▶ [TRECHO]
# # # # #

Miss Universo Gordofóbico

Marcos Roberto
Olho Gordo
Published in
5 min readFeb 7, 2017

Problematizar o Miss Universo parece ser contra produtivo. O concurso que em toda a sua história elegeu como representante da beleza mundial (como se houvesse apenas uma beleza) uma maioria de mulheres brancas e de traços europeus não parece uma boa fonte para discussões sobre a diversidade da beleza da mulher. É justamente através do Miss Universo que podemos comentar sobre uma ideia muito complexa e pouco refletida: o conceito de gorda.

A representante do Canadá, Siera Bearchell, sofreu críticas por parte dos jornalistas que cobriam o evento e dos comentarias da TV Bandeirantes. O motivo? Ela seria supostamente gorda. É desnecessário nos aprofundarmos no quão desrespeitoso e desclassificado foram esses comentários. Se por um lado é desesperador ver que uma mulher magra sofre críticas ferrenhas sobre seu físico, por outro, ver a reação contrária de diversos veículos midiáticos, internet e da própria Siera traz um pouco de consolo por ver que as discussões sobre a gordofobia avançaram um pouco.

# # # # #

▶ [MATERIAL REUNIDO]
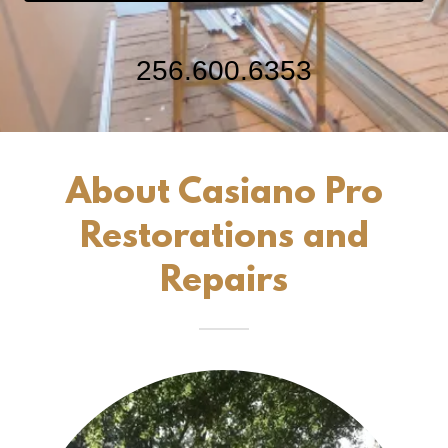
256.600.6353
About Casiano Pro
Restorations and
Repairs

# # # # #

▶ [PROBLEMA A RESOLVER] Redija a continuação do trecho sobre o Miss Universo e a gordofobia, começando logo após a última frase. Os dados apresentados não são necessários para esta atividade.

▶ [RESPOSTA À TAREFA]
Essa situação nos faz por em perspectiva o quanto mulheres com corpos normais sofrem pressão para serem muito mais magras e revela a pouco abordada faceta maléfica da cultura da magreza. Pra uma cultura que clama se preocupar com a saúde, a incessante pressão sobre corpos gordos e magros torna a nossa saúde física e mental debilitada graças a distorção e a obsessão pela magreza.

O resultado disto se dá não só na corrida por métodos rápidos para emagrecer, na tentativa de cessar as críticas, como também na destruição da autoestima, que se manifesta na anorexia e na dismorfia.

“Definir quem sou por causa do meu corpo mostra o quão inadequada é a sociedade”

Um raio-x do preconceito

Ao analisarmos os comentários feitos pelos apresentadores da TV Bandeirantes, fica fácil expor diversos problemas gerados pela gordofobia.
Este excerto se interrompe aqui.